One of the main limitations of our study is the use of the Titmus test to evaluate stereoacuity. Titmus tests use targets with fixed disparity, and patients use polarized spectacles to see the perpendicularly polarized targets [30]. The Titmus test was found to be reliable for stereoacuity of 160 arc sec or better [8]. However, the Titmus test could overestimate stereoacuity due to monocular cues, which may cause bias in our results [30, 31]. Stereoacuity outcomes may vary depending on the type of stereo test that is used. The random dot stereo test has a modified background, which disguises the monocular cues; this advantage may influence the stereoacuity outcomes. Different transmitted light properties induced by red-green glasses used in the TNO test may also influence the stereoacuity outcomes in patients with CCVD. Further investigations with different types of stereo tests should be performed to support our results. Another limitation of our study is the use of the HRR test to detect and quantify color deficiency. Several studies noted that the HRR test is reliable, and it can be used to detect red-green color deficiencies [7, 32, 33]. However, the severity grading of the HRR test needs to be verified with the anomaloscope [7]. This might cause distortion in classifying patients according to the severity of CCVD.

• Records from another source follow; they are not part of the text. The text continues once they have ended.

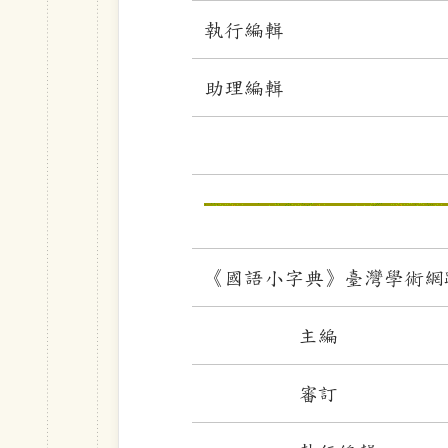
執行編輯
助理編輯
《國語小字典》臺灣學術網路
主編
審訂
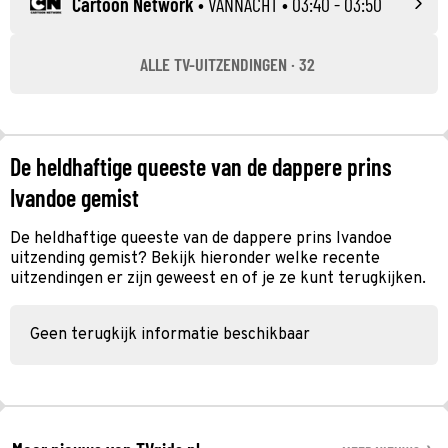
Cartoon Network
•
VANNACHT
• 03:40 - 03:50
ALLE TV-UITZENDINGEN · 32
De heldhaftige queeste van de dappere prins
Ivandoe gemist
De heldhaftige queeste van de dappere prins Ivandoe
uitzending gemist? Bekijk hieronder welke recente
uitzendingen er zijn geweest en of je ze kunt terugkijken.
Geen terugkijk informatie beschikbaar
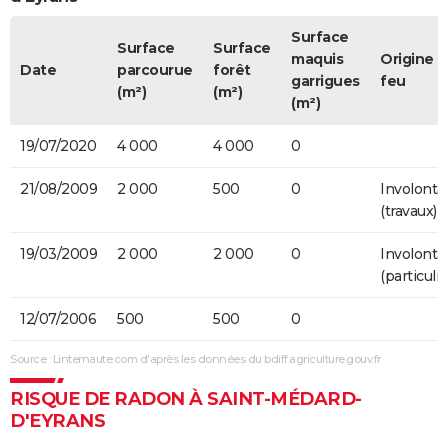
Surface
Surface
Surface
maquis
Origine 
Date
parcourue
forêt
garrigues
feu
(m²)
(m²)
(m²)
19/07/2020
4 000
4 000
0
21/08/2009
2 000
500
0
Involonta
(travaux)
19/03/2009
2 000
2 000
0
Involonta
(particulie
12/07/2006
500
500
0
Source : Linternaute.com d'après les données du bdiff.agriculture.gouv.fr
RISQUE DE RADON À SAINT-MÉDARD-
D'EYRANS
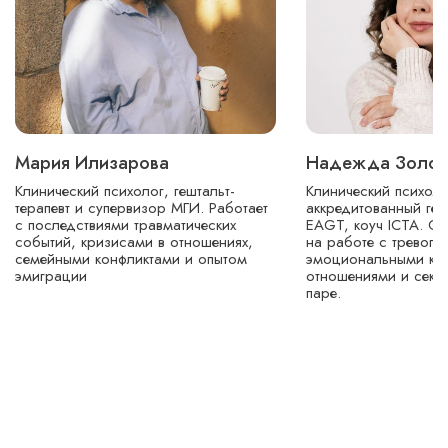
Мария Илизарова
Надежда Золот
Клинический психолог, гештальт-
Клинический психоло
терапевт и супервизор МГИ. Работает
аккредитованный геш
с последствиями травматических
EAGT, коуч ICTA. Сп
событий, кризисами в отношениях,
на работе с тревого
семейными конфликтами и опытом
эмоциональными кр
эмиграции
отношениями и секс
паре.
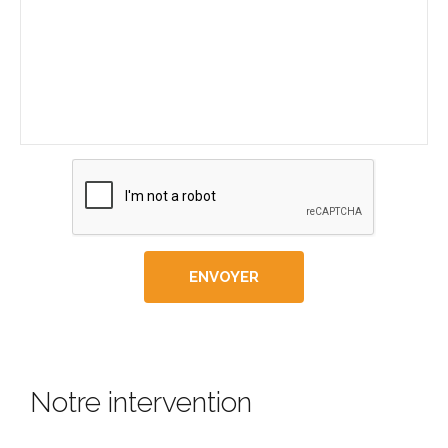
Notre intervention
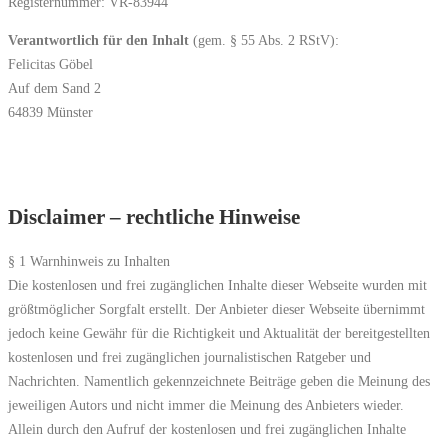
Registernummer: VR-83944
Verantwortlich für den Inhalt
(gem. § 55 Abs. 2 RStV):
Felicitas Göbel
Auf dem Sand 2
64839 Münster
Disclaimer – rechtliche Hinweise
§ 1 Warnhinweis zu Inhalten
Die kostenlosen und frei zugänglichen Inhalte dieser Webseite wurden mit
größtmöglicher Sorgfalt erstellt. Der Anbieter dieser Webseite übernimmt
jedoch keine Gewähr für die Richtigkeit und Aktualität der bereitgestellten
kostenlosen und frei zugänglichen journalistischen Ratgeber und
Nachrichten. Namentlich gekennzeichnete Beiträge geben die Meinung des
jeweiligen Autors und nicht immer die Meinung des Anbieters wieder.
Allein durch den Aufruf der kostenlosen und frei zugänglichen Inhalte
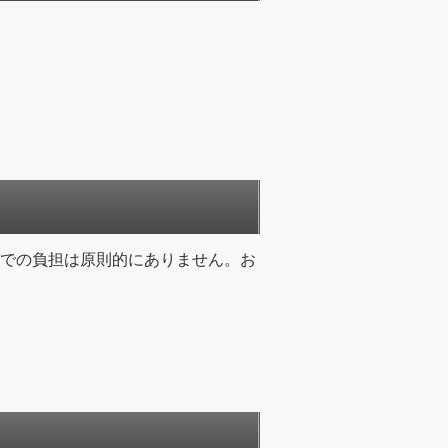
での負担は原則的にありません。お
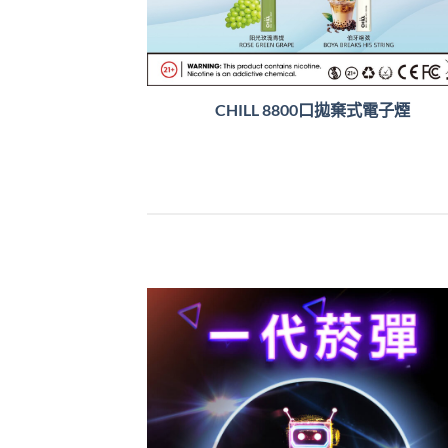
CHILL 8800口拋棄式電子煙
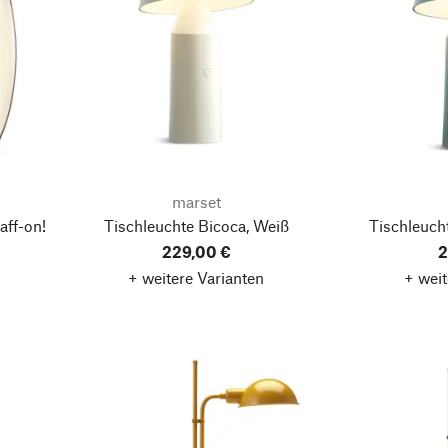
marset
aff-on!
Tischleuchte Bicoca, Weiß
Tischleucht
229,00 €
2
+ weitere Varianten
+ weit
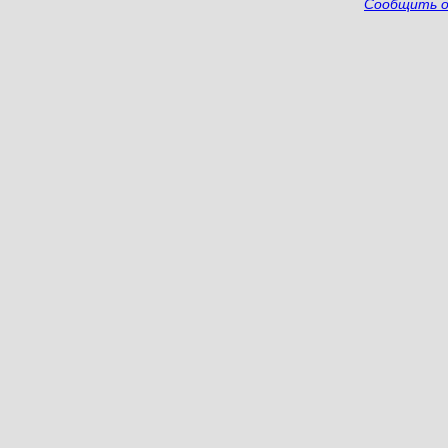
Сообщить о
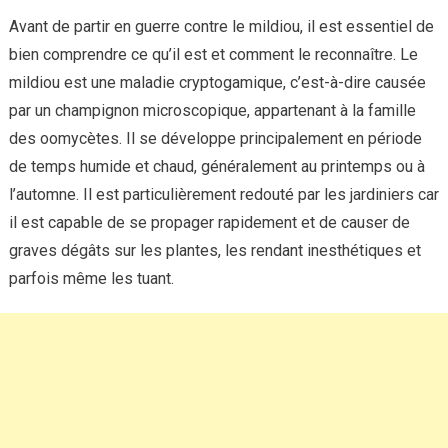
Avant de partir en guerre contre le mildiou, il est essentiel de
bien comprendre ce qu’il est et comment le reconnaître. Le
mildiou est une maladie cryptogamique, c’est-à-dire causée
par un champignon microscopique, appartenant à la famille
des oomycètes. Il se développe principalement en période
de temps humide et chaud, généralement au printemps ou à
l’automne. Il est particulièrement redouté par les jardiniers car
il est capable de se propager rapidement et de causer de
graves dégâts sur les plantes, les rendant inesthétiques et
parfois même les tuant.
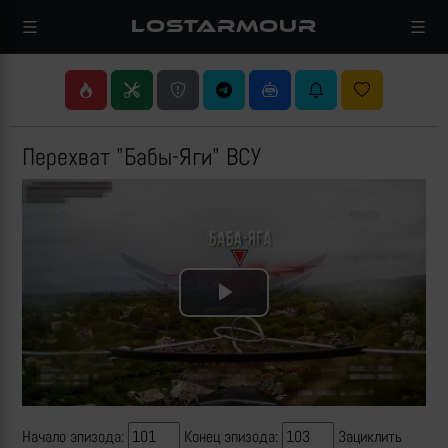
LOSTARMOUR
Перехват "Бабы-Яги" ВСУ
Play
Video
Начало эпизода:
Конец эпизода:
Зациклить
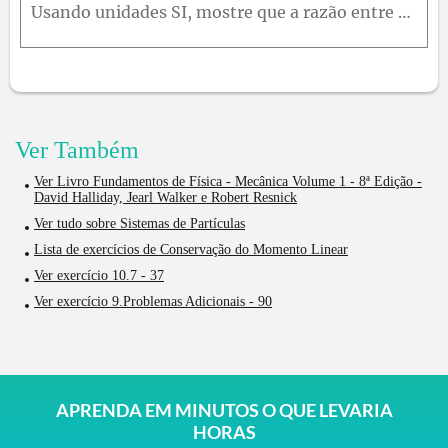
Usando unidades SI, mostre que a razão entre as unidades do quadrado da quantidade de movimento e da massa é o joule.
Ver Também
Ver Livro Fundamentos de Física - Mecânica Volume 1 - 8ª Edição -
David Halliday, Jearl Walker e Robert Resnick
Ver tudo sobre Sistemas de Partículas
Lista de exercícios de Conservação do Momento Linear
Ver exercício 10.7 - 37
Ver exercício 9.Problemas Adicionais - 90
APRENDA EM MINUTOS O QUE LEVARIA
HORAS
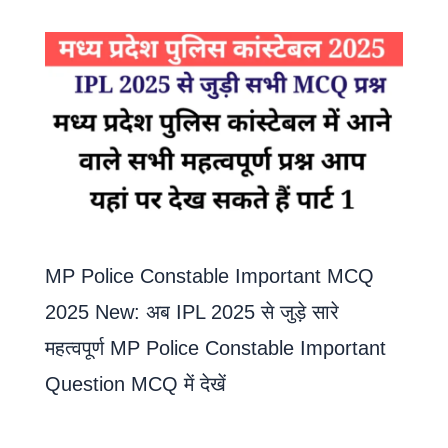
MP Police Constable Important MCQ
2025 New: अब IPL 2025 से जुड़े सारे
महत्वपूर्ण MP Police Constable Important
Question MCQ में देखें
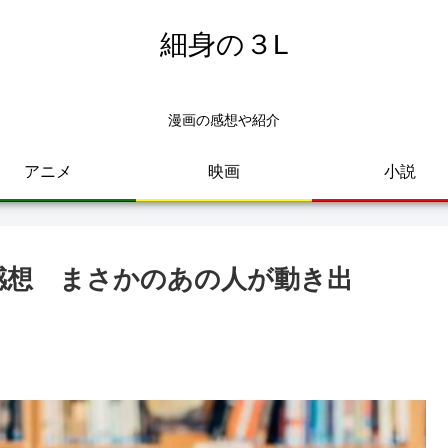
細身の３L
漫画の感想や紹介
アニメ
映画
小説
ﾞﾚ感想 まさかのあの人が動き出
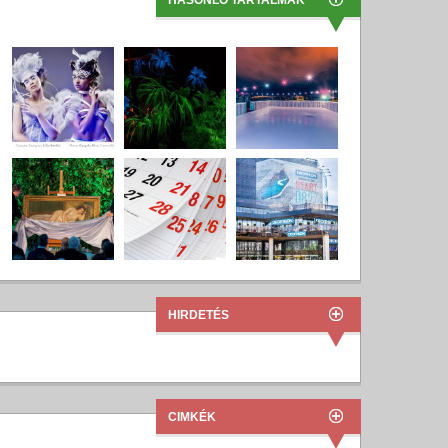
HASONLÓ TARTALMAK
HIRDETÉS
CIMKÉK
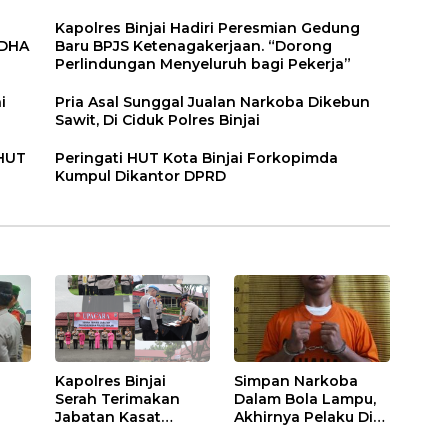
Kapolres Binjai Hadiri Peresmian Gedung
DDHA
Baru BPJS Ketenagakerjaan. “Dorong
Perlindungan Menyeluruh bagi Pekerja”
i
Pria Asal Sunggal Jualan Narkoba Dikebun
Sawit, Di Ciduk Polres Binjai
 HUT
Peringati HUT Kota Binjai Forkopimda
Kumpul Dikantor DPRD
Kapolres Binjai
Simpan Narkoba
Serah Terimakan
Dalam Bola Lampu,
Jabatan Kasat
Akhirnya Pelaku Di
Binmas Dan
Tangkap Polres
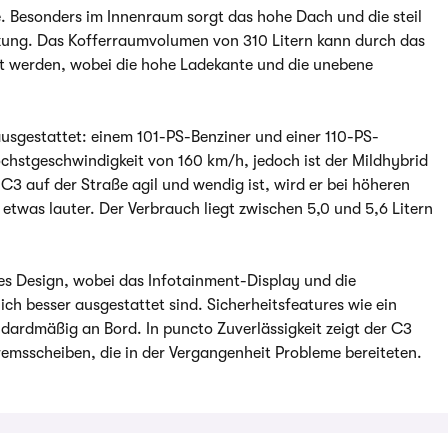
e. Besonders im Innenraum sorgt das hohe Dach und die steil
zung. Das Kofferraumvolumen von 310 Litern kann durch das
ert werden, wobei die hohe Ladekante und die unebene
ausgestattet: einem 101-PS-Benziner und einer 110-PS-
chstgeschwindigkeit von 160 km/h, jedoch ist der Mildhybrid
C3 auf der Straße agil und wendig ist, wird er bei höheren
twas lauter. Der Verbrauch liegt zwischen 5,0 und 5,6 Litern
es Design, wobei das Infotainment-Display und die
ch besser ausgestattet sind. Sicherheitsfeatures wie ein
dardmäßig an Bord. In puncto Zuverlässigkeit zeigt der C3
emsscheiben, die in der Vergangenheit Probleme bereiteten.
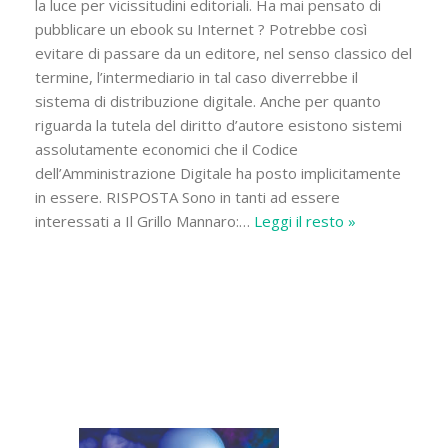
la luce per vicissitudini editoriali. Ha mai pensato di
pubblicare un ebook su Internet ? Potrebbe così
evitare di passare da un editore, nel senso classico del
termine, l’intermediario in tal caso diverrebbe il
sistema di distribuzione digitale. Anche per quanto
riguarda la tutela del diritto d’autore esistono sistemi
assolutamente economici che il Codice
dell’Amministrazione Digitale ha posto implicitamente
in essere. RISPOSTA Sono in tanti ad essere
interessati a Il Grillo Mannaro:
…
Leggi il resto »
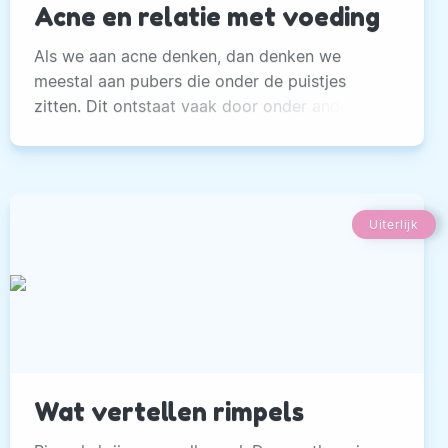
Acne en relatie met voeding
Als we aan acne denken, dan denken we
meestal aan pubers die onder de puistjes
zitten. Dit ontstaat vaak door onder andere
hormonale veranderingen.
Uiterlijk
Wat vertellen rimpels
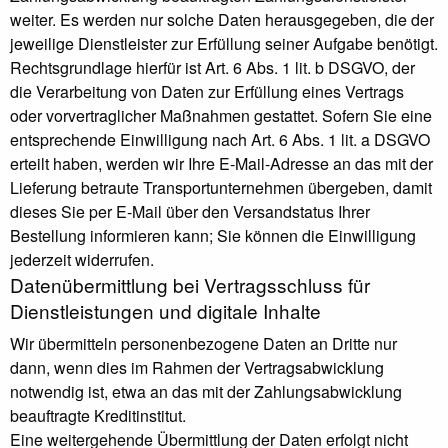
weiter. Es werden nur solche Daten herausgegeben, die der
jeweilige Dienstleister zur Erfüllung seiner Aufgabe benötigt.
Rechtsgrundlage hierfür ist Art. 6 Abs. 1 lit. b DSGVO, der
die Verarbeitung von Daten zur Erfüllung eines Vertrags
oder vorvertraglicher Maßnahmen gestattet. Sofern Sie eine
entsprechende Einwilligung nach Art. 6 Abs. 1 lit. a DSGVO
erteilt haben, werden wir Ihre E-Mail-Adresse an das mit der
Lieferung betraute Transportunternehmen übergeben, damit
dieses Sie per E-Mail über den Versandstatus Ihrer
Bestellung informieren kann; Sie können die Einwilligung
jederzeit widerrufen.
Daten­übermittlung bei Vertragsschluss für
Dienstleistungen und digitale Inhalte
Wir übermitteln personenbezogene Daten an Dritte nur
dann, wenn dies im Rahmen der Vertragsabwicklung
notwendig ist, etwa an das mit der Zahlungsabwicklung
beauftragte Kreditinstitut.
Eine weitergehende Übermittlung der Daten erfolgt nicht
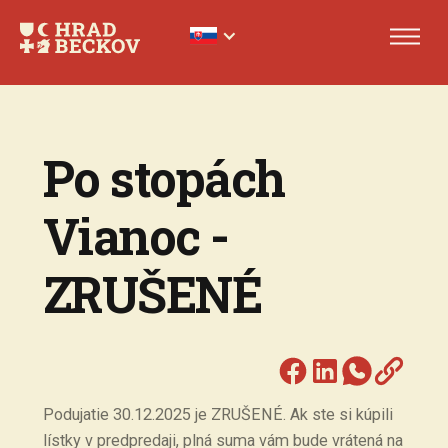
Po stopách
Vianoc -
ZRUŠENÉ
Podujatie 30.12.2025 je ZRUŠENÉ. Ak ste si kúpili
lístky v predpredaji, plná suma vám bude vrátená na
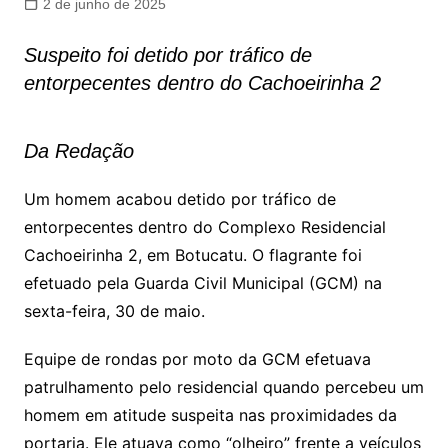
2 de junho de 2025
Suspeito foi detido por tráfico de
entorpecentes dentro do Cachoeirinha 2
Da Redação
Um homem acabou detido por tráfico de
entorpecentes dentro do Complexo Residencial
Cachoeirinha 2, em Botucatu. O flagrante foi
efetuado pela Guarda Civil Municipal (GCM) na
sexta-feira, 30 de maio.
Equipe de rondas por moto da GCM efetuava
patrulhamento pelo residencial quando percebeu um
homem em atitude suspeita nas proximidades da
portaria. Ele atuava como “olheiro” frente a veículos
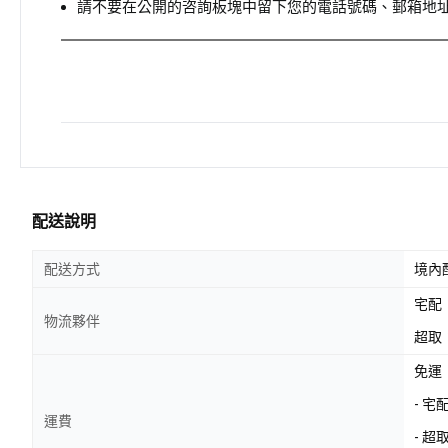
請不要在公開的咨詢板塊中留下您的電話號碼、郵箱地
配送說明
配送方式
境內
宅配
物流夥伴
超取：
免運
- 
運費
-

In conclusion, we found that CCVD may cause decreased stereoacuity. However, the relationship between stereopsis and CCVD should be studied with further studies in a larger cohort of patients in order to reach an accurate decision.

Summary

What was known before

  • Color perception were suggested to be the one of the main cues for depth perception in healthy persons.

What this study adds

  • Our study showed that defective cone inputs influenced the depth perception in patients with congenital color vision deficiency.

  • Our study is the first to show the stereopsis change in the absence of L-cone or M-cone photoreceptor stimulus.